Monday, February 19, 2024

The d factor: Why publicly owned, financed FTTP may not balance the Crawford equation

Author Susan Crawford in her 2019 book Fiber: The Coming Tech Revolution – And Why America Might Miss It, set out a vision of ubiquitous and affordable fiber connections as with copper delivered voice telephone service in the 20th century.

The United States stumbled in the late 1980s and early 1990s by failing to develop a comprehensive strategy to transition from the legacy copper to fiber to support digital Internet protocol voice, video and data services. Instead, fiber to the premises (FTTP) was left to the market whims of investor owned companies that construct it only where it meets their rate of return and profitability standards. That’s typically densely settled urban and suburban areas.

That leaves much of the nation outside these areas unfibered with uncertain prospects for FTTP amid a multiplicity of siloed federal and state grant programs. Only recently have these programs begun to favor FTTP for subsidization albeit with eligibility still based on marketed “broadband” bandwidth to protect the customer “footprints” of incumbent providers from interlopers.

An open question is can publicly owned and financed regional telecom authorities provide a lower cost work around to the investor owned providers whose business structures require them to generate profits and dividends for their owners and pay income taxes on their earnings?

Let’s call Crawford’s vision the Crawford equation and express ubiquitous access as x and affordability as y. Can these alternative business models solve for both since they avoid the higher structural costs of the investor owned business model?

They may not. It boils down to the same reason for both: residential density. Let’s call it the d factor. For the investor owned providers, building FTTP isn’t likely to pencil out in less densely developed exurban areas with lower d value featuring curvilinear roads instead of suburban and urban grid-style development. These areas typically fall short of the investor owned standard of about 15 homes per linear road mile. That translates to more road miles and a relatively lower number of homes per mile. That leads to higher construction costs and longer returns on investment, diminishing the short term profitability investors desire and more certain revenues debtholders want for debt service.

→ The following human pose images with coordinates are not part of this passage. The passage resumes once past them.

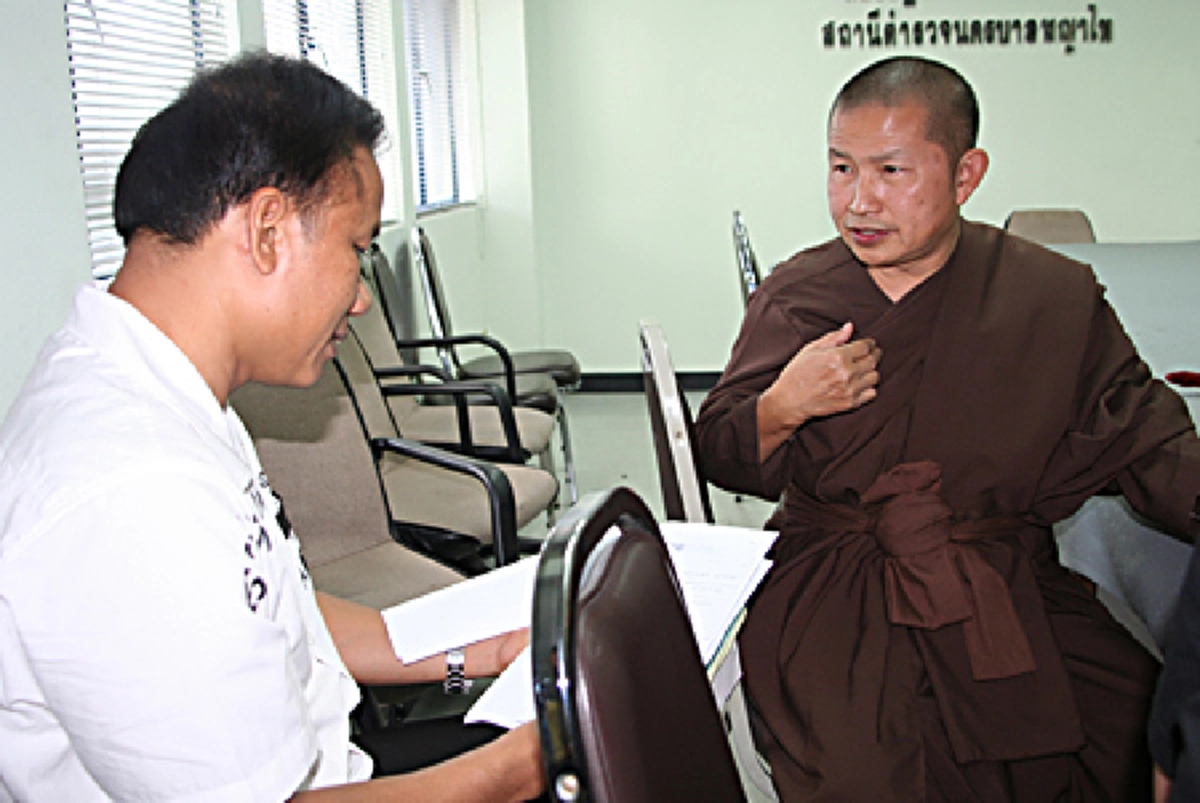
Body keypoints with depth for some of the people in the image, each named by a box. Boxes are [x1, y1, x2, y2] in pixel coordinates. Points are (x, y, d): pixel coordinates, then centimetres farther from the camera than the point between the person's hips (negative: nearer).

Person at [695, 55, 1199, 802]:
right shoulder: (793, 297, 4)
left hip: (1008, 584, 2)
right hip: (829, 588, -1)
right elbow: (721, 460, 7)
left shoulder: (1057, 298, 3)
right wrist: (781, 408, -14)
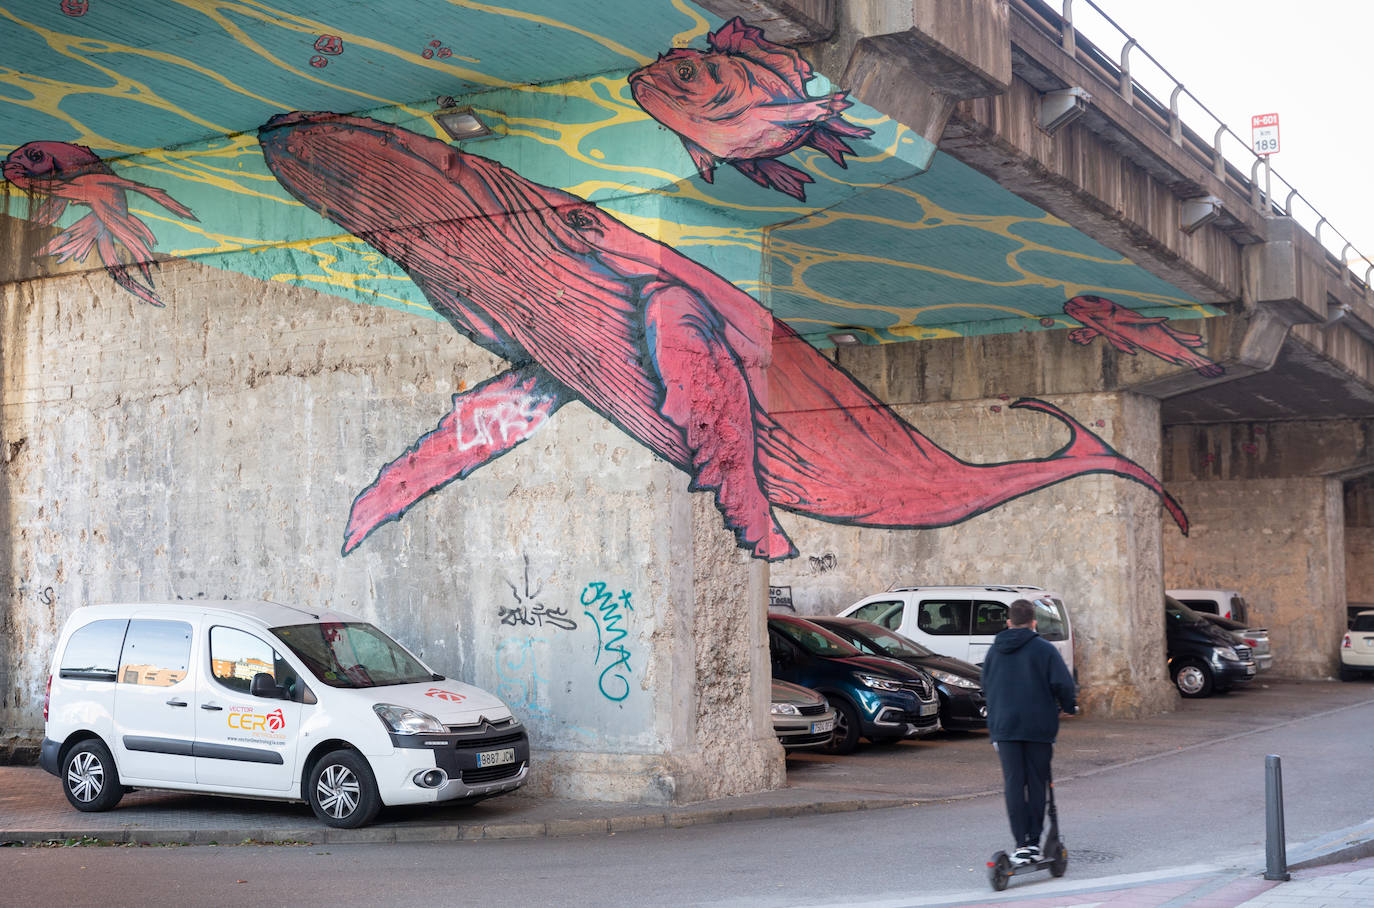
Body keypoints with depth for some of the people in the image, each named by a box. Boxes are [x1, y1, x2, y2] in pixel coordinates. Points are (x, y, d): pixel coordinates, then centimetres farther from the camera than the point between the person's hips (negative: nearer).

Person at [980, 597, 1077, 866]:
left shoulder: (995, 650, 9)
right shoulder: (1044, 649, -3)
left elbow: (985, 686, 16)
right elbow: (1063, 683, -11)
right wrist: (1069, 706, 7)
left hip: (1003, 726, 2)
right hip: (1039, 726, -2)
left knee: (1014, 784, 1)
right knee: (1036, 783, 7)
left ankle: (1022, 844, -5)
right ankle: (1034, 841, 8)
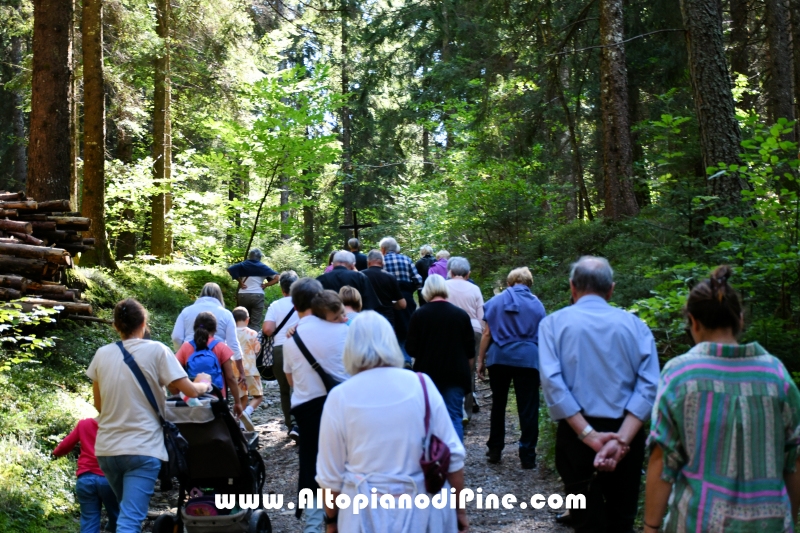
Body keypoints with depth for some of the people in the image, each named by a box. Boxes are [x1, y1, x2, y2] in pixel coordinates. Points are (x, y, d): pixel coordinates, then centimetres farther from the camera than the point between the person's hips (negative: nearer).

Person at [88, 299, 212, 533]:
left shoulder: (102, 354, 4)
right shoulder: (156, 350, -8)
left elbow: (98, 404, 14)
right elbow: (190, 391, -8)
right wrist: (205, 385, 14)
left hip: (107, 448, 5)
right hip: (142, 448, -5)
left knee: (128, 510, 25)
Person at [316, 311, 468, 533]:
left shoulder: (340, 397, -8)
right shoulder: (422, 385, -6)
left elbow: (330, 476, -3)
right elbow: (452, 454, -3)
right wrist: (459, 509, 8)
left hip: (369, 515, -1)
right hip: (425, 508, 1)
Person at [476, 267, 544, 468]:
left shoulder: (497, 301, 7)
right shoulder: (536, 304, 10)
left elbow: (487, 334, 2)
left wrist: (480, 360, 7)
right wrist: (543, 364, 23)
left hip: (499, 357, 1)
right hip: (528, 359, -1)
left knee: (498, 404, 14)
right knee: (528, 408, 3)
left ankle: (495, 450, 19)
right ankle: (527, 455, 3)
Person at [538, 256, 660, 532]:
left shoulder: (554, 323, -2)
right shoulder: (635, 324, 1)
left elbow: (552, 383, -15)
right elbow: (649, 385, -10)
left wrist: (588, 434, -16)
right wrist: (622, 437, -16)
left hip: (577, 435, -1)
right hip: (627, 433, 1)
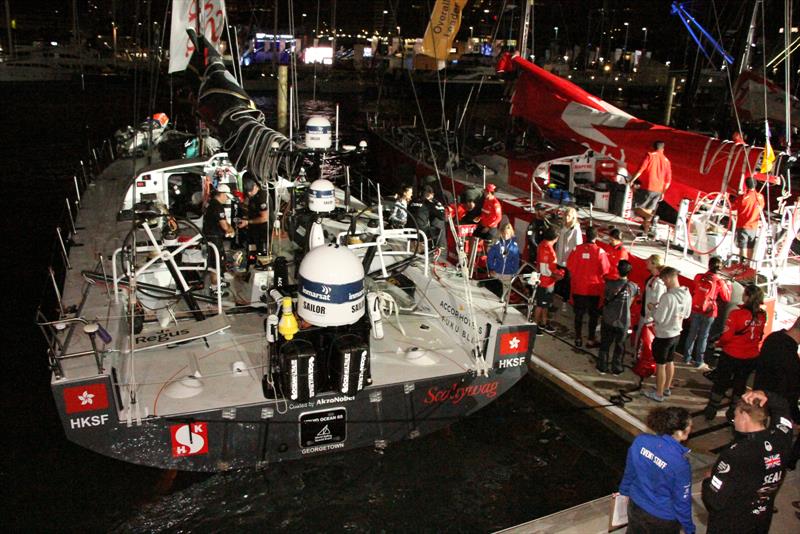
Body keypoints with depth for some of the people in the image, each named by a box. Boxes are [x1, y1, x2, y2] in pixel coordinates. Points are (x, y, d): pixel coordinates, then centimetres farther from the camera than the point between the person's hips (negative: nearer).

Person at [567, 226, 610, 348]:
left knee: (579, 313, 15)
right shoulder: (599, 251, -16)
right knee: (593, 315, 12)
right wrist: (597, 276, 9)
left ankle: (578, 338, 21)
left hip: (578, 288, 2)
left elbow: (569, 266, -4)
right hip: (594, 288, -2)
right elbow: (605, 270, -12)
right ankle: (591, 340, 16)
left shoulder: (577, 249, -11)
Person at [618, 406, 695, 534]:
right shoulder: (680, 464, -32)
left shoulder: (640, 441, -19)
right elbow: (682, 501, -19)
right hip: (663, 519, -4)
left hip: (636, 506, 4)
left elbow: (629, 472, -2)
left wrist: (624, 491, 17)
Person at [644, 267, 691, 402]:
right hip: (676, 334, 7)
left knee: (660, 365, 7)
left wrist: (655, 308, -6)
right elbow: (686, 314, 9)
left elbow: (658, 318, -24)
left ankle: (659, 394, 18)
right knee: (669, 362, 23)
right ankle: (667, 388, 38)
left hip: (663, 336, -7)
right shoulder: (687, 295, -4)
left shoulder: (667, 297, -29)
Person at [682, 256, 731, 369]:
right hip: (708, 312, -3)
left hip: (696, 310, 3)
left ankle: (687, 358, 24)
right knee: (703, 336, 8)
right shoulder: (720, 282, -13)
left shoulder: (699, 277, -6)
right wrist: (728, 285, 12)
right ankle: (698, 362, 17)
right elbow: (726, 298, -1)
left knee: (692, 334, 15)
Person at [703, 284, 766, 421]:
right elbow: (760, 336, 3)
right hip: (751, 357, 4)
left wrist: (719, 344, 0)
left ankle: (711, 411, 27)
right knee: (740, 384, 21)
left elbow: (726, 336, -20)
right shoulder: (762, 316, -9)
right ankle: (733, 412, 33)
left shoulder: (736, 314, -24)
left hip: (731, 355, -3)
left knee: (721, 382, 15)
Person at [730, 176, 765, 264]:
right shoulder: (760, 197, -3)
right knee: (750, 248, 15)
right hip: (754, 227, 4)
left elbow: (732, 208, -6)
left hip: (742, 226, -4)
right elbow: (761, 209, 13)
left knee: (742, 247, -1)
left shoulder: (742, 197, -17)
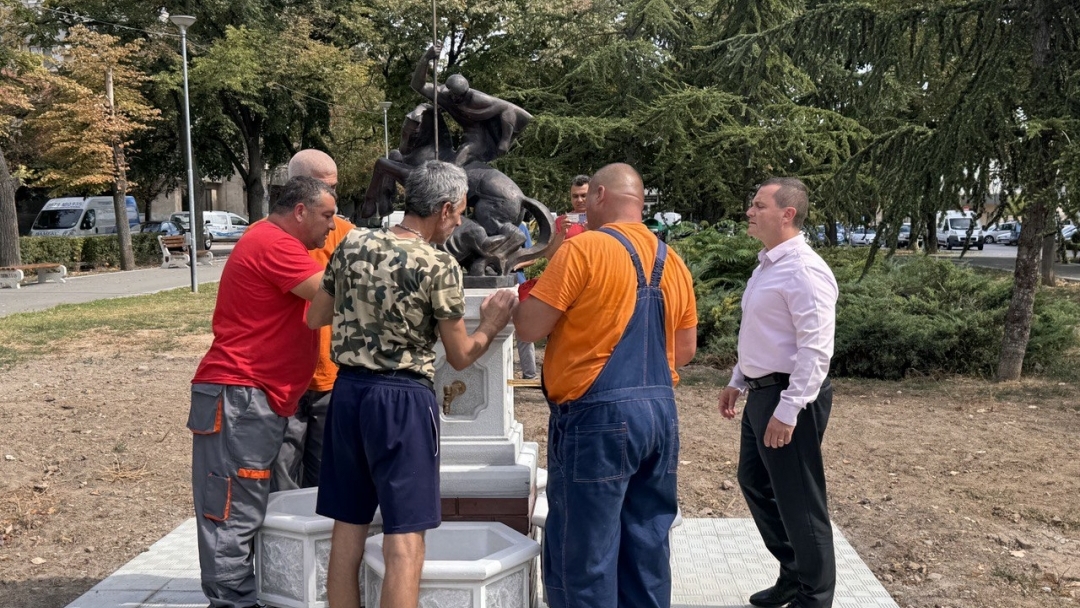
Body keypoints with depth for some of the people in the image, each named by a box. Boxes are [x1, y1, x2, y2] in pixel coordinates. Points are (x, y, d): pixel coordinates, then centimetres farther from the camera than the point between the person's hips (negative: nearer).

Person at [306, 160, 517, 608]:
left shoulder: (352, 245, 3)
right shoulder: (439, 265, -12)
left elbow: (315, 318, 13)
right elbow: (460, 356, -4)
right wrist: (491, 323, 13)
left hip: (348, 390, 6)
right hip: (402, 398, -6)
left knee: (348, 527, 14)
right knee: (404, 537, 2)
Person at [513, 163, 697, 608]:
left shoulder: (584, 249, -10)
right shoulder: (671, 261, 12)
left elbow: (529, 327, -11)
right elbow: (685, 349, 16)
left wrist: (521, 300, 10)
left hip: (597, 415, -7)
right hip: (660, 411, 7)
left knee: (585, 554, 1)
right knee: (647, 546, 14)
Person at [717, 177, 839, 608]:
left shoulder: (804, 271, -19)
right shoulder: (767, 265, 12)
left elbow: (815, 349, -23)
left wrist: (788, 410, -25)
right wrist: (737, 382, 22)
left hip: (789, 396, -10)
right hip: (761, 393, 10)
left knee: (798, 500, 2)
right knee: (755, 483, 20)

For publicly owned providers and particularly open access FTTP networks reliant on network revenues to service capital bonds, bond underwriters prefer a sizable number of end users to ensure bonds secured by network revenues obtain sufficient revenue from end user fees. That correlates with d. A higher d factor translates to more end users. That translates to lower default risk since there is more revenue to secure debt service. The y factor -- affordability -- can also be adversely affected by networks seeking to boost the x factor in less densely developed areas.

For ISPs offering services to end users, the d factor is similarly critical. ISPs aren’t going to be interested in leasing network access unless there is a sizable market of end users, particularly since they are likely competing against other ISPs on an open access network.

Bottom line, publicly owned and financed FTTP infrastructure may not solve the Crawford equation for much of exurban America where telecom infrastructure is often substandard and not up the needs of knowledge workers migrating to metro fringes and beyond.